Maar soms, heel soms, heb je een aangelegenheid waar ‘te laat’ ook betekent dat je niet meer naar binnen mag. Met nog 5 minuten om 15 minuten lopen te volbrengen, begon ons avontuur in Kopenhagen. Beiden met enorme backpacks op de rug zetten we het op een lopen. Twee rennende toeristen door het centrum van Kopenhagen, bepakt alsof zij een week moesten overleven in de wildernis. Buiten adem, druipend van het zweet en bijgekomen van een bijna-doodervaring, hadden we het gered. We waren op tijd.
Helaas was de bus niet het enige waar ik mij mee had moeten bemoeien. De Airbnb was 25 minuten per trein van het centrum verwijderd. Het voordeel van een goedkoop verblijf ging op aan treinkaartjes heen en weer naar het centrum.
En natuurlijk, het is een stad die je niet kent en je moet vertrouwen op wat je leest op het internet, dus een verkeerde inschatting is zo gemaakt.

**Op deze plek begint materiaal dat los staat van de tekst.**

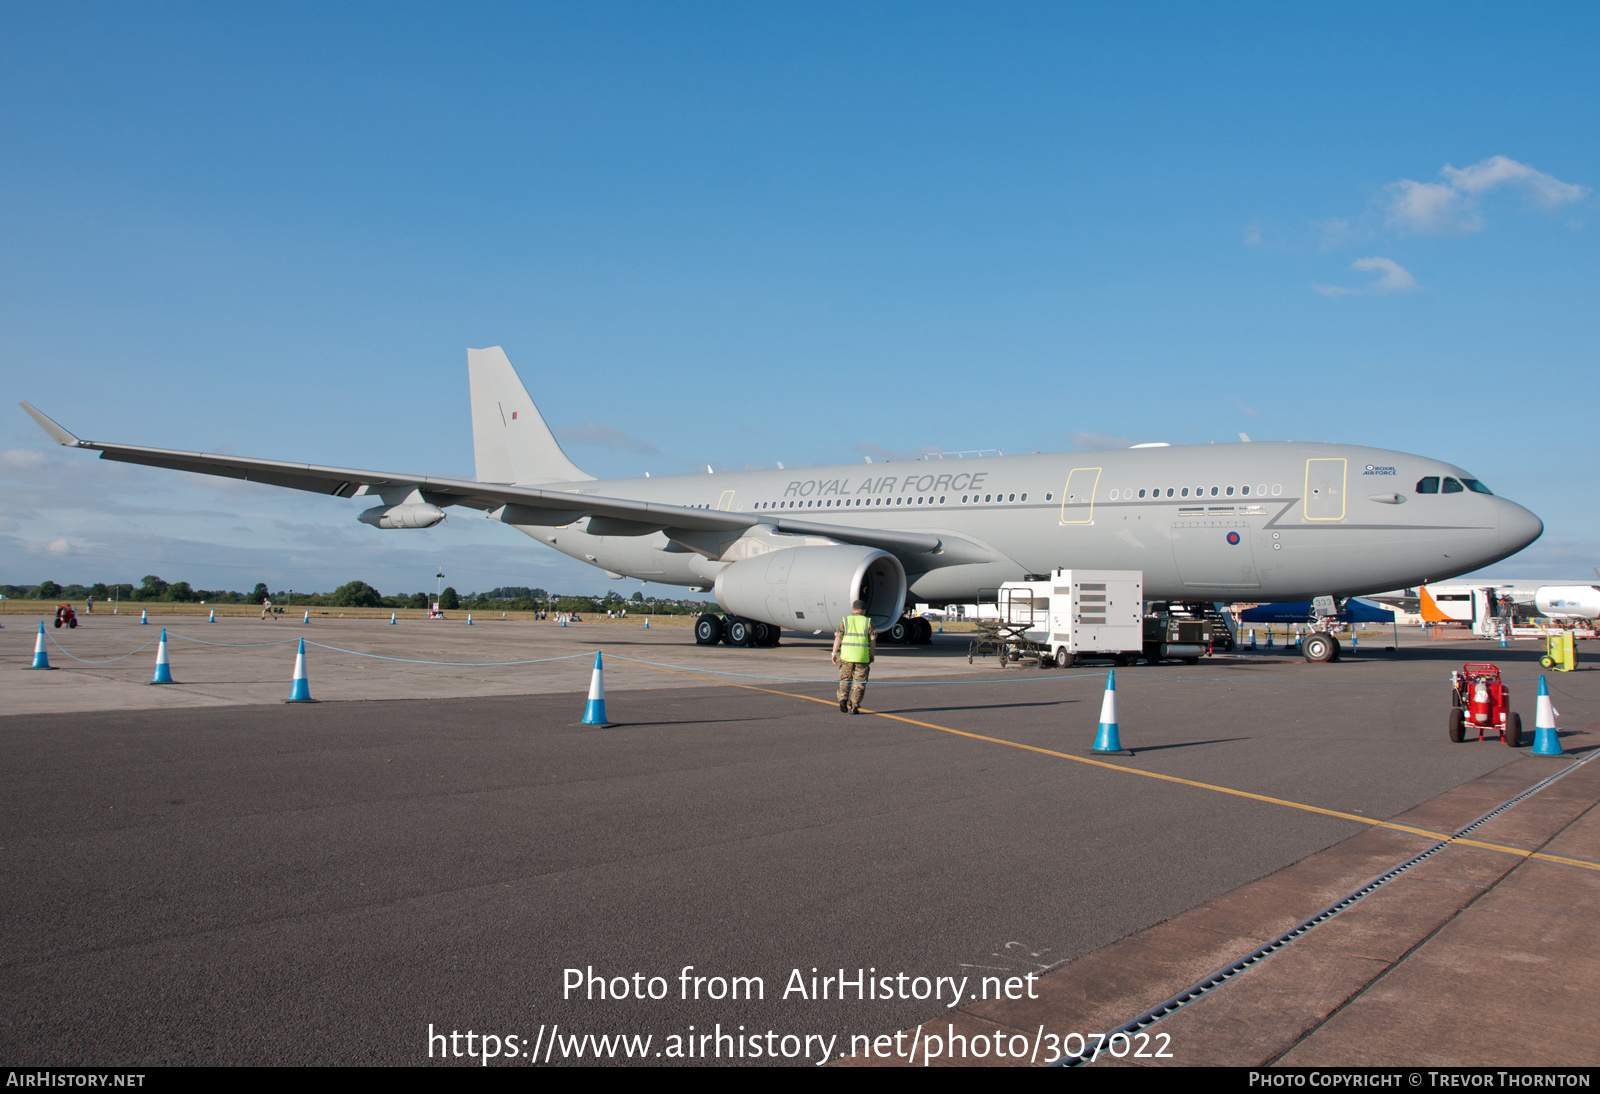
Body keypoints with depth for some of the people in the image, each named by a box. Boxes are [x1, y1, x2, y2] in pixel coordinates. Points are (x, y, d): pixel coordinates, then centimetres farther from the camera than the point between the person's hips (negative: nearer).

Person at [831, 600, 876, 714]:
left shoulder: (845, 620, 6)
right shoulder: (868, 621, 5)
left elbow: (838, 637, -1)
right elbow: (873, 640, 2)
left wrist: (834, 653, 2)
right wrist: (872, 655, 11)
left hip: (846, 655, 1)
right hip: (862, 656, -1)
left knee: (844, 680, 14)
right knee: (859, 682, 6)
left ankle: (843, 699, -5)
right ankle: (854, 706, 1)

En ik maakte ook een fout door te lezen dat je het standbeeld van de Kleine Zeemeermin het beste vanaf een rondvaartboot kan bekijken. Dat was deels waar, maar voornamelijk als je de rug van het standbeeld wil zien en een foto wil maken van twintig toeristen die wel het juiste uitzicht hebben. Maar vergeleken met onze Airbnb viel dit nog mee. Want onze verblijfplaats bleek niet alleen zo goedkoop omdat het ver weg was. Er was nog een reden: we verbleven in het huis van een net gescheiden man, die de kamer van zijn dochter verhuurt als zij er niet is. Die dochter is acht jaar.
Daar lig je dan na het uitgaan, dronken, met z’n tweeën op een roze kinderkamer met prinsessengordijnen en kindertekeningen aan de muur. Mijn reisgenoot op een matras op de grond en ik in een net iets te klein bed. Heerlijk, dat avontuur.